Однажды следователь, по возрасту, пожалуй, моложе меня, озверевший от моего спокойного упорства, вызвал по телефону начальника третьего отдела и, посоветовавшись, они решили промыть мои мозги совместно.
Спорным вопросом являлось обвинение в том, что я якобы выбрал свою карьеру и специальность, инспирированный желанием в будущем совершать акты диверсии, быть саботажником и террористом против СССР.
Я окончил югославское военное училище и стал офицером инженерных войск.
— Глупо! — отвечал я на вопрос. — Во всех армиях всех стран существуют инженерные войска, и цель их совершенно другая. Никто из нас не был воспитан, как диверсант или саботажник. Ваше обвинение ни на чем не основано.
— Вы должны подписать признание по этому пункту, — ответил мне с холодной злобой начальник третьего отдела. — Мы знаем, чему вас учили в Югославии. Подпишите, Краснов, или я отдам приказание расстрелять вас тут же, в этом здании, немедленно!
Мои друзья мне сказали, что во время дознания мучают, подвешивают, но никого не «шлепают», и что следователь, у которого, можно сказать, на руках умирает подследственный (по слабости ли сердца или из-за неудачно нанесенною удара, может за такую оплошность сесть и том же Лефортове в соседней камере. Не знай я этого, возможно, что не так бы я себя вел. Я упорно отказывался подписать этот пункт обвинения. Вызвали надзирателей.

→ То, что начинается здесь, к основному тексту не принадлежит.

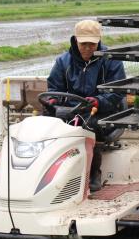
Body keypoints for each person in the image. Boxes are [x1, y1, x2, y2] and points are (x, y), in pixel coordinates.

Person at [47, 19, 125, 191]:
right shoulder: (63, 62)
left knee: (88, 125)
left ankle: (93, 173)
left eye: (92, 44)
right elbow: (54, 87)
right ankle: (47, 171)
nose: (88, 48)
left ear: (98, 41)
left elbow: (118, 92)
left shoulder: (111, 61)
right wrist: (52, 100)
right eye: (84, 44)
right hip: (72, 110)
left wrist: (99, 101)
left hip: (104, 110)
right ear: (75, 40)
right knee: (44, 121)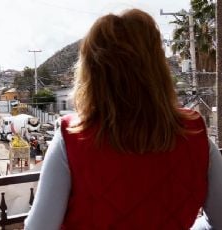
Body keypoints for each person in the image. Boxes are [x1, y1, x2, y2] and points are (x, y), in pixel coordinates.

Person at [24, 9, 222, 230]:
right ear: (158, 68)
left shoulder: (72, 138)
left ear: (92, 72)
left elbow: (39, 227)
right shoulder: (195, 135)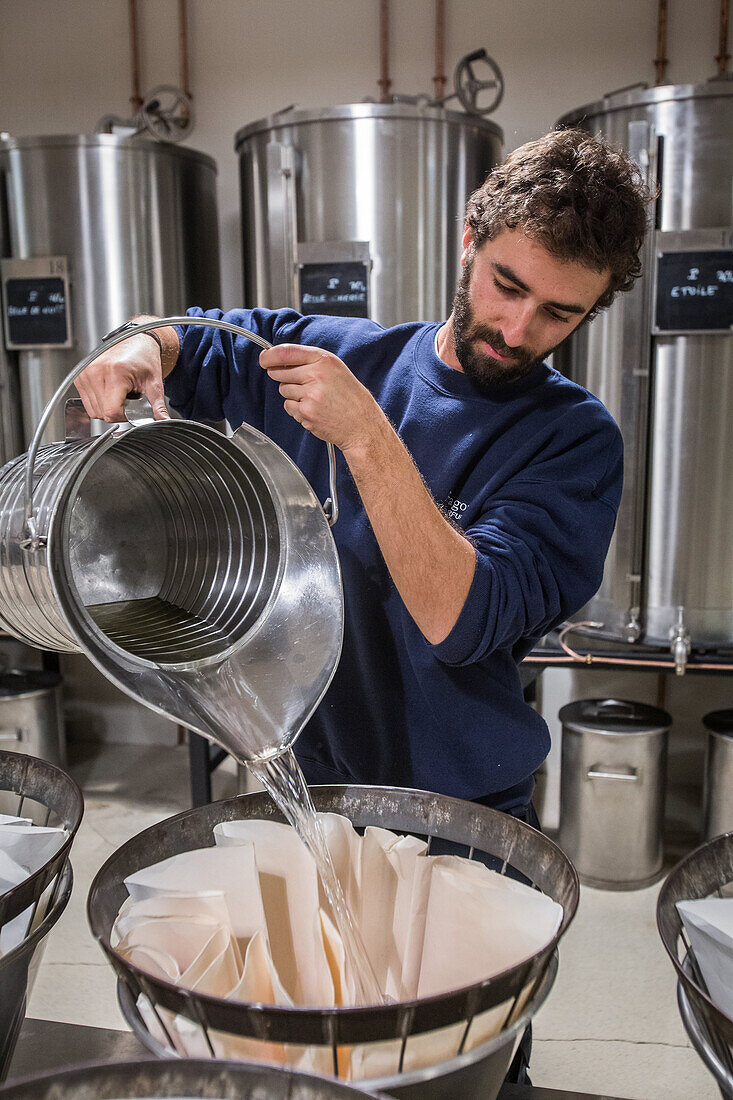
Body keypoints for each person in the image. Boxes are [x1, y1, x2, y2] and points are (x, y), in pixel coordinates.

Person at [76, 127, 650, 821]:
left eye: (559, 313)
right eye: (507, 285)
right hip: (302, 777)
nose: (516, 328)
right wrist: (137, 346)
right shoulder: (341, 354)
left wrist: (366, 437)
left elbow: (460, 621)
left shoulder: (573, 442)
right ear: (469, 240)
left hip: (459, 806)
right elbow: (188, 336)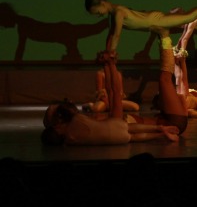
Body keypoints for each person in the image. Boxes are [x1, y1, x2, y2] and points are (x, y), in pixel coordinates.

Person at [41, 57, 180, 145]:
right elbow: (110, 92)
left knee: (132, 133)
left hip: (119, 136)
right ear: (57, 127)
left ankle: (159, 133)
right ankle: (159, 130)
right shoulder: (76, 120)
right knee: (124, 123)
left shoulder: (71, 140)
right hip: (112, 114)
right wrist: (110, 64)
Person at [84, 0, 197, 54]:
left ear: (102, 3)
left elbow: (117, 35)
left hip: (156, 19)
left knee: (188, 17)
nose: (98, 15)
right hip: (152, 20)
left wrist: (111, 53)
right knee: (186, 19)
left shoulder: (117, 12)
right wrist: (107, 51)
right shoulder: (114, 13)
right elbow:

Отправили меня в подвал здания. Поставили к стенке. Появились еще два надзирателя с автоматами. Признаюсь, что в душе моей шевельнулось сомнение, и родилась мысль о возможности настоящего расстрела, но, как это бывает почти всегда, именно в тот момент смерть мне не казалась такой страшной. Начальник еще раз задал тот же вопрос, на который я ответил отрицательно, и прибавил: Ну, что ж, «шлепайте!» Мне все равно!
По команде, автоматчики дали очередь выше моей головы. На меня посыпались кусочки камня и штукатурки.
Я знаю, что многие, не знавшие этого трюка, падали в обморок. Их приводили в себя и говорили, что так «шлепают» только в первый раз. Второй бывает и последним.
Я в обморок не упал, хотя не могу сказать, чтобы «экзекуция» произвела приятное впечатление. Следователь и начальник покрыли меня самым густым матом, причисляя сюда и все «красновское отродье», и отвели обратно в кабинет. Этот допрос продолжался больше 16 часов.